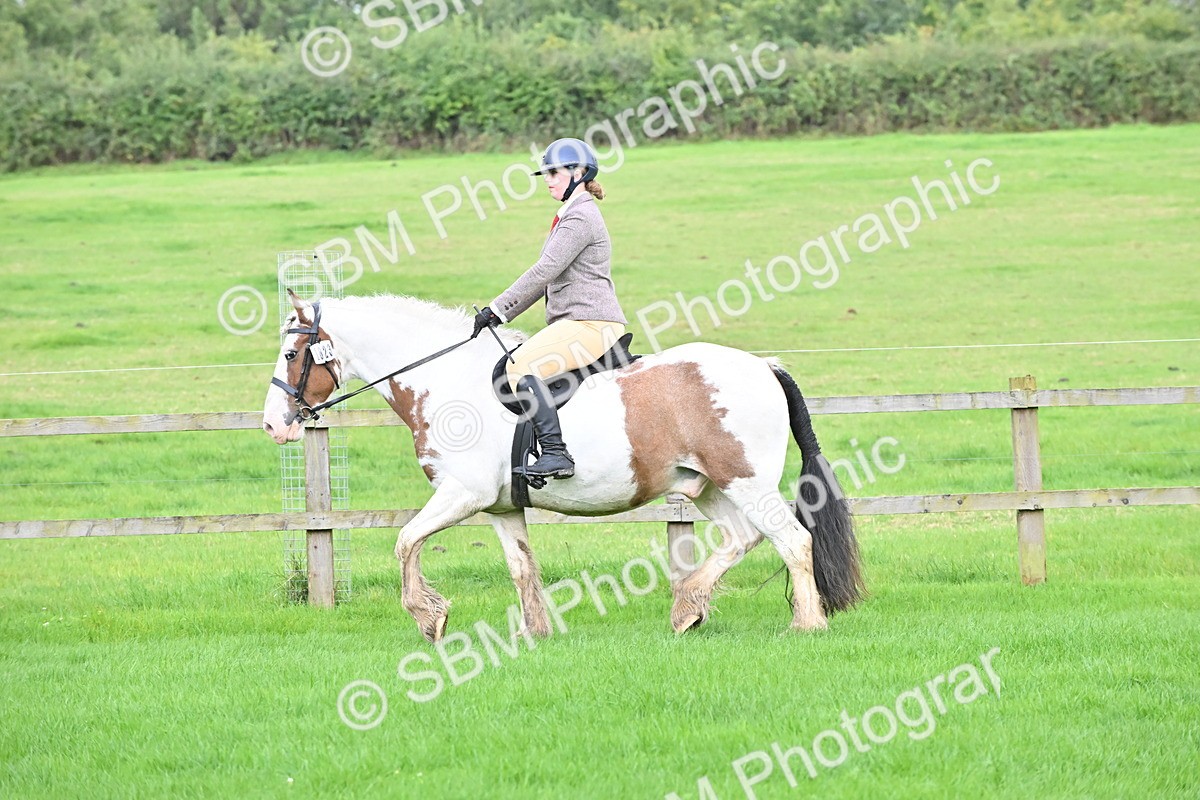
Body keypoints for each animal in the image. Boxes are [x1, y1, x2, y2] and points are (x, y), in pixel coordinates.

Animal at [262, 290, 863, 641]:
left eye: (292, 355)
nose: (274, 425)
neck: (448, 382)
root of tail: (763, 366)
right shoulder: (501, 508)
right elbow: (521, 567)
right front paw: (536, 634)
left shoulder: (462, 495)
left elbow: (405, 541)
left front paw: (430, 618)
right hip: (711, 485)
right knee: (745, 537)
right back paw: (687, 609)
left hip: (745, 480)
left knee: (793, 540)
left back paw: (805, 624)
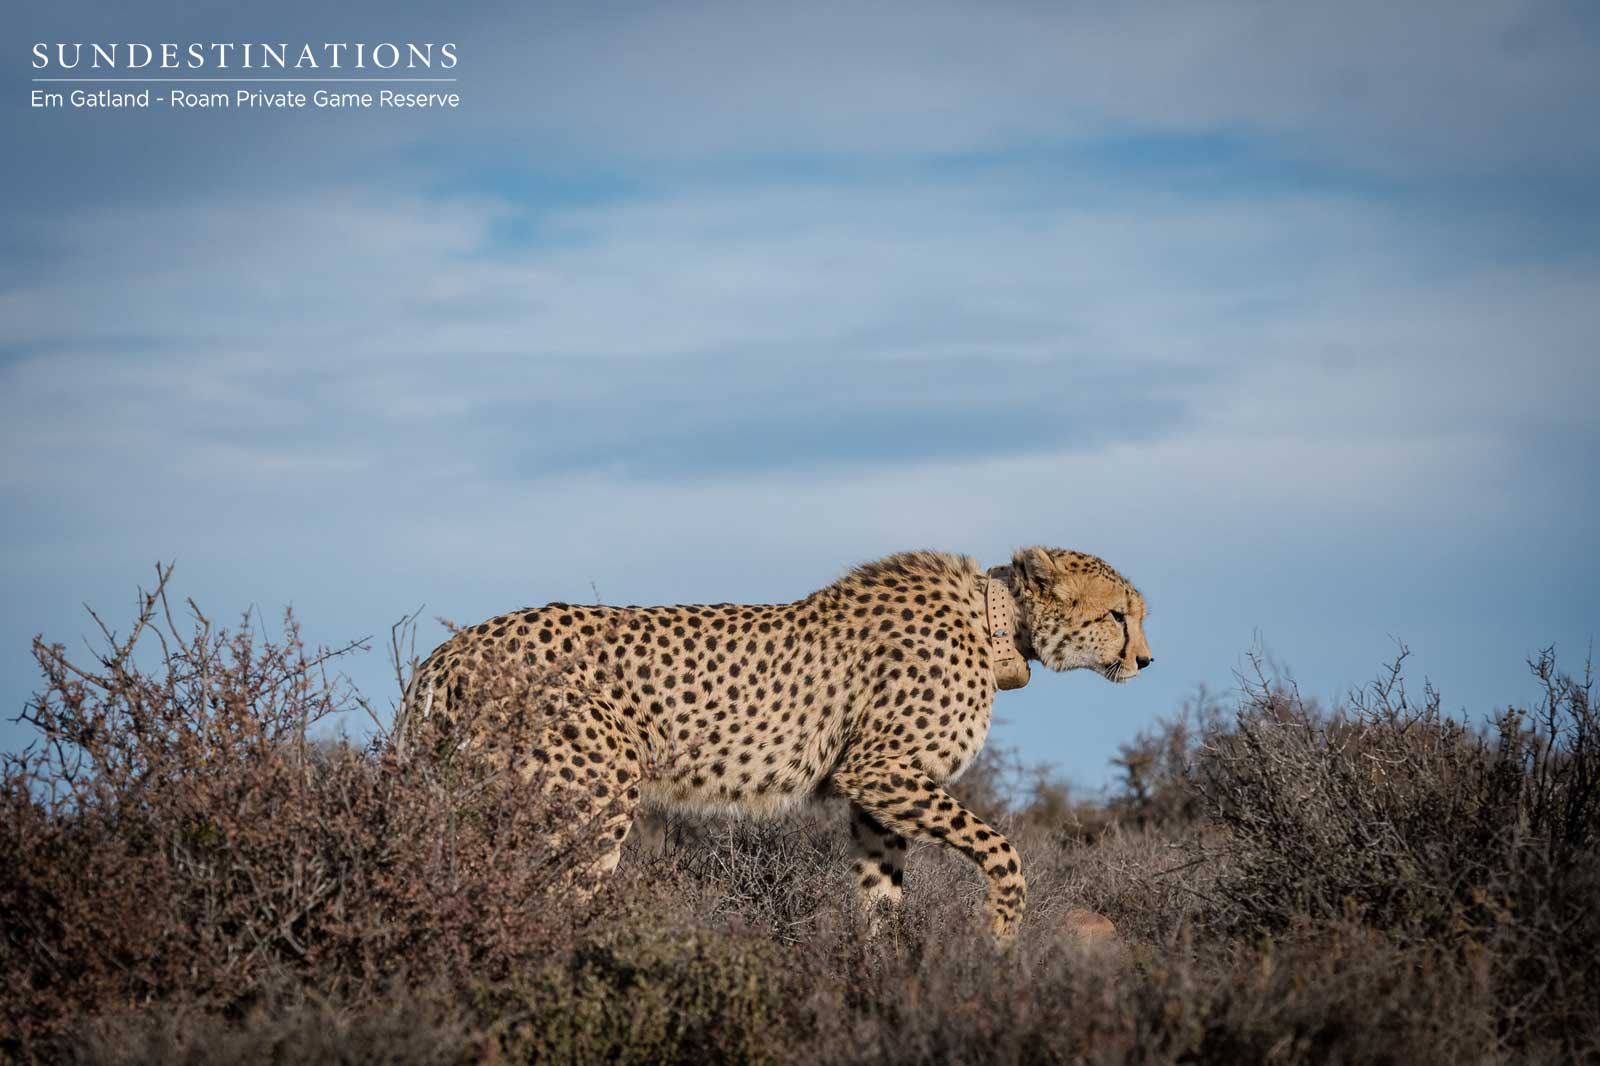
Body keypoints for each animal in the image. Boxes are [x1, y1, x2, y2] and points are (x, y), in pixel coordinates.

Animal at [402, 546, 1153, 943]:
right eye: (1120, 614)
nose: (1146, 661)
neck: (996, 624)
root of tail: (453, 646)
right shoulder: (878, 770)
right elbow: (1002, 849)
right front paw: (1001, 938)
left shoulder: (876, 794)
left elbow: (880, 889)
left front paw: (879, 969)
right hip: (590, 794)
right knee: (550, 900)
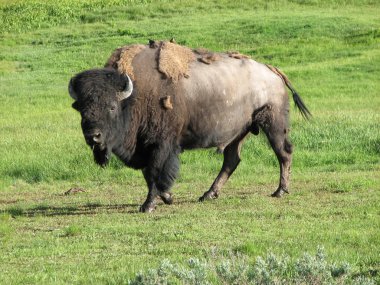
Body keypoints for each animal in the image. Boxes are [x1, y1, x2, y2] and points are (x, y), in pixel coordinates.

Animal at [69, 41, 312, 211]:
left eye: (111, 107)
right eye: (81, 109)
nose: (93, 136)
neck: (133, 95)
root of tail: (272, 71)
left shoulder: (161, 145)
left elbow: (155, 171)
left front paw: (148, 205)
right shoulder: (146, 148)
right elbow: (149, 174)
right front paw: (167, 197)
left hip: (273, 124)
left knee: (284, 152)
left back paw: (280, 191)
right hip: (239, 132)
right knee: (232, 160)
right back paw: (208, 194)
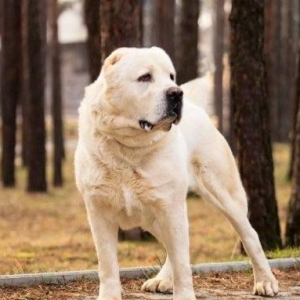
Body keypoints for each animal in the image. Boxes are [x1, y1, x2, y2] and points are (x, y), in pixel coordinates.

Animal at [75, 47, 278, 300]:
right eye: (145, 77)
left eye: (171, 76)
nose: (176, 93)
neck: (129, 149)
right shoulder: (99, 212)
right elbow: (107, 265)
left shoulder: (171, 208)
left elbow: (182, 262)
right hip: (154, 216)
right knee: (171, 248)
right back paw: (161, 280)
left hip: (223, 195)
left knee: (250, 235)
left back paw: (265, 282)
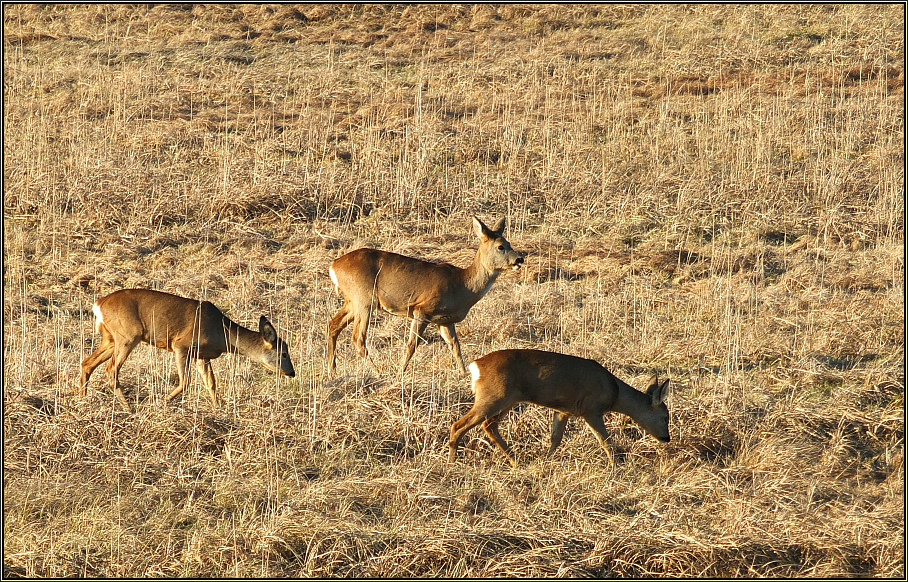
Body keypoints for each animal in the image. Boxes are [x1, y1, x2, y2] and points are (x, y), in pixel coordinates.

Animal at [80, 290, 296, 412]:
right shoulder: (182, 345)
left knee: (87, 363)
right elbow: (186, 381)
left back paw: (82, 399)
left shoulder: (202, 356)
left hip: (111, 338)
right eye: (284, 353)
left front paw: (218, 408)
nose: (292, 373)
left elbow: (211, 383)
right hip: (128, 334)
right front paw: (163, 401)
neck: (222, 333)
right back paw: (128, 408)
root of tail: (98, 304)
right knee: (111, 369)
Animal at [326, 218, 524, 378]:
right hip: (363, 298)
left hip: (352, 300)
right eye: (500, 246)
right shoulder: (422, 309)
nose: (519, 259)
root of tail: (334, 266)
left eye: (509, 243)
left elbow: (455, 345)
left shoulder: (445, 320)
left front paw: (463, 373)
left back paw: (332, 371)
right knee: (357, 337)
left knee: (333, 325)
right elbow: (412, 344)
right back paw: (376, 372)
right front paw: (400, 373)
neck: (462, 286)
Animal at [450, 352, 672, 466]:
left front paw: (545, 461)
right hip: (494, 397)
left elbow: (555, 438)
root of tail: (475, 366)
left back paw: (515, 461)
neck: (615, 393)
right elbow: (605, 440)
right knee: (459, 425)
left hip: (506, 400)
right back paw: (451, 462)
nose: (666, 438)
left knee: (489, 426)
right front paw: (615, 466)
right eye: (665, 417)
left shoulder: (564, 410)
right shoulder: (591, 409)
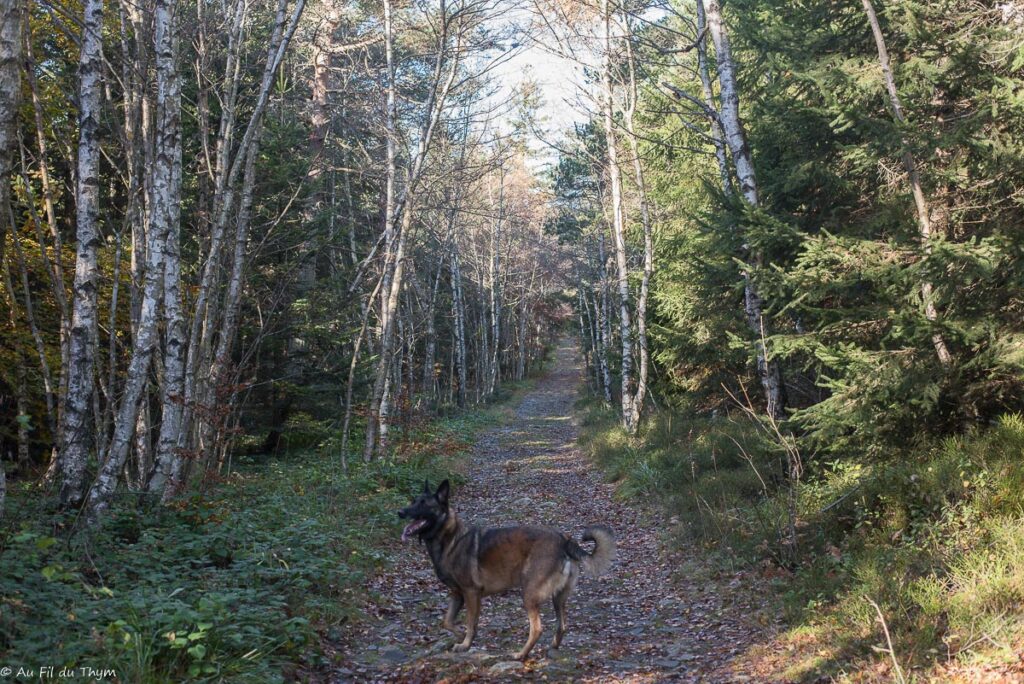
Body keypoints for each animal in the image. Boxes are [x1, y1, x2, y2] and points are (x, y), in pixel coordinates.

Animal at [395, 479, 610, 659]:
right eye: (413, 501)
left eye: (423, 504)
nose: (400, 512)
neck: (448, 537)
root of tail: (564, 539)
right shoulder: (457, 594)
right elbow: (447, 621)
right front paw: (461, 636)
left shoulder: (471, 593)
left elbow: (470, 622)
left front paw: (466, 643)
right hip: (558, 597)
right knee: (562, 625)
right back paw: (553, 647)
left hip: (529, 594)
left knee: (537, 628)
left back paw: (521, 655)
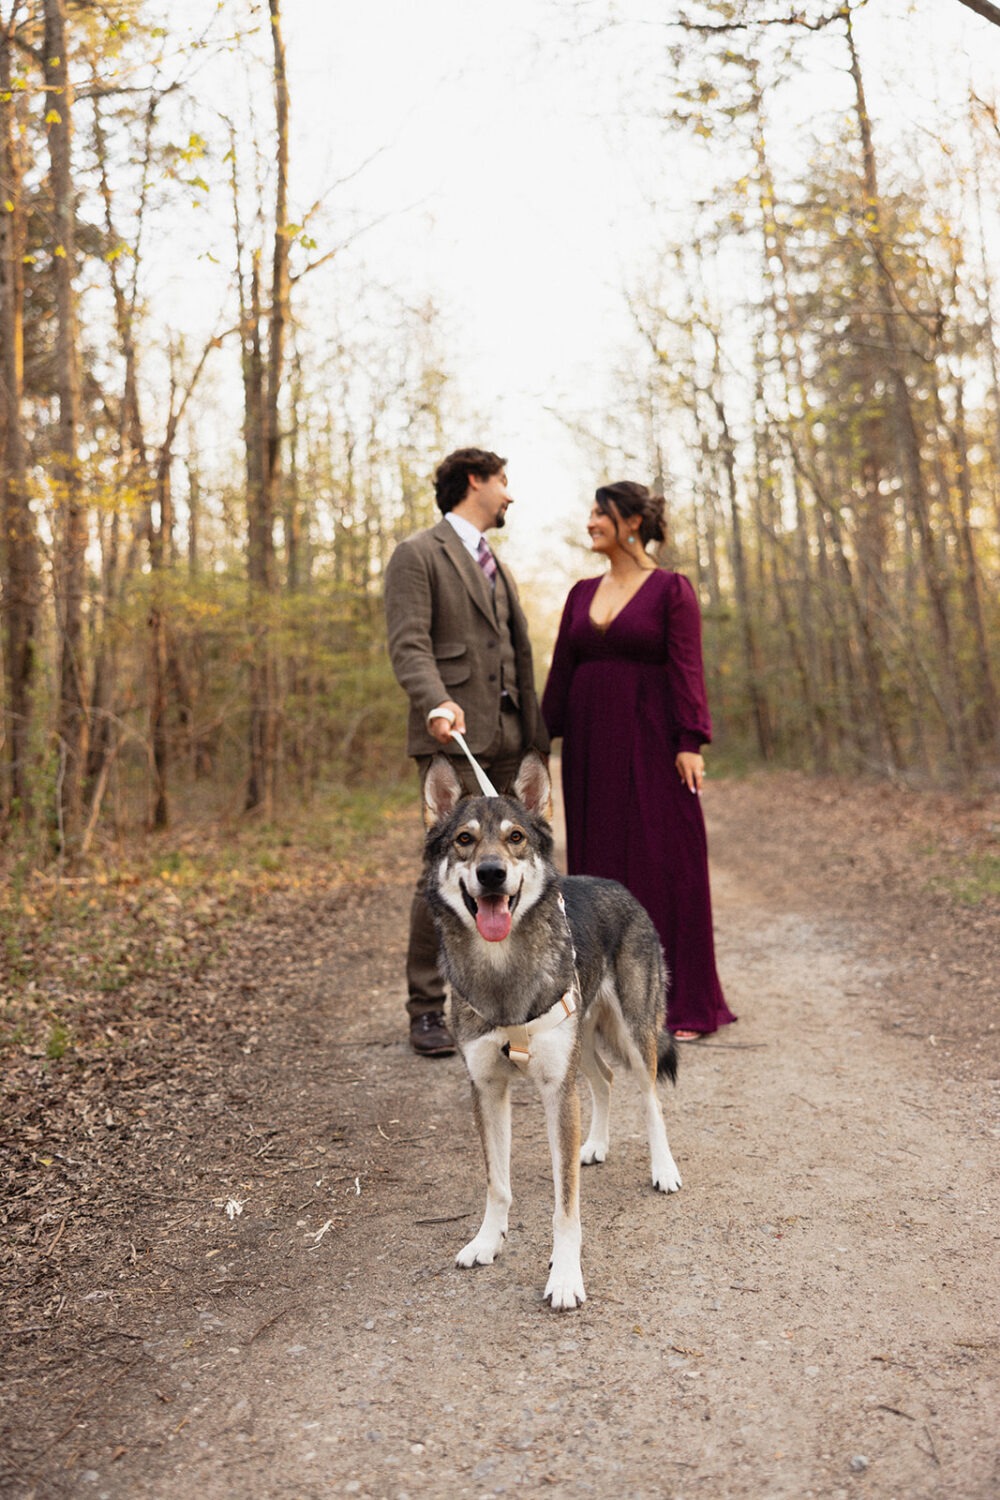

**YOUR TASK:**
Each line between the one holding "right hip: (590, 794)" and the one holding "right elbow: (412, 344)", inclusive, should be copied exactly as it appears above, and pictures should be omitted.

**WRITTEN RESPONSE:**
right hip: (590, 794)
right knee: (550, 900)
Body keypoints for each animal in the image. Boxes are [x1, y1, x2, y2] and points are (x, y), in pixel coordinates.

Animal at [69, 41, 312, 211]:
left eye: (111, 107)
right eye: (81, 109)
nose: (93, 136)
neck: (133, 95)
root of tail: (272, 71)
left shoulder: (161, 145)
left elbow: (155, 171)
left front paw: (148, 205)
right shoulder: (146, 148)
right elbow: (149, 174)
right front paw: (167, 197)
left hip: (273, 124)
left knee: (284, 152)
left back paw: (280, 191)
right hip: (239, 132)
right knee: (232, 160)
right back paw: (208, 194)
Body keypoints for each animal in the image. Boxes are [x1, y1, x2, y2] and points are (x, y), in pixel coordinates.

Animal at [75, 47, 278, 300]:
right eye: (145, 77)
left eye: (171, 76)
nose: (176, 93)
neck: (129, 149)
right shoulder: (99, 212)
right elbow: (107, 265)
left shoulder: (171, 208)
left elbow: (182, 262)
right hip: (154, 216)
right knee: (171, 248)
right back paw: (161, 280)
left hip: (223, 195)
left knee: (250, 235)
left back paw: (265, 282)
Body keypoints for each animal in the image. Boxes are [x1, y1, x2, y2] and points are (x, y), in pixel coordinates.

Animal at [80, 290, 296, 412]:
right shoulder: (182, 345)
left knee: (87, 363)
right elbow: (186, 381)
left back paw: (82, 399)
left shoulder: (202, 356)
left hip: (111, 338)
right eye: (284, 353)
left front paw: (218, 408)
nose: (292, 373)
left elbow: (211, 383)
right hip: (128, 334)
right front paw: (163, 401)
neck: (222, 333)
right back paw: (128, 408)
root of tail: (98, 304)
right knee: (111, 369)
Animal at [326, 218, 524, 378]:
right hip: (363, 298)
left hip: (352, 300)
right eye: (500, 246)
right shoulder: (422, 309)
nose: (519, 259)
root of tail: (334, 266)
left eye: (509, 243)
left elbow: (455, 345)
left shoulder: (445, 320)
left front paw: (463, 373)
left back paw: (332, 371)
right knee: (357, 337)
left knee: (333, 325)
right elbow: (412, 344)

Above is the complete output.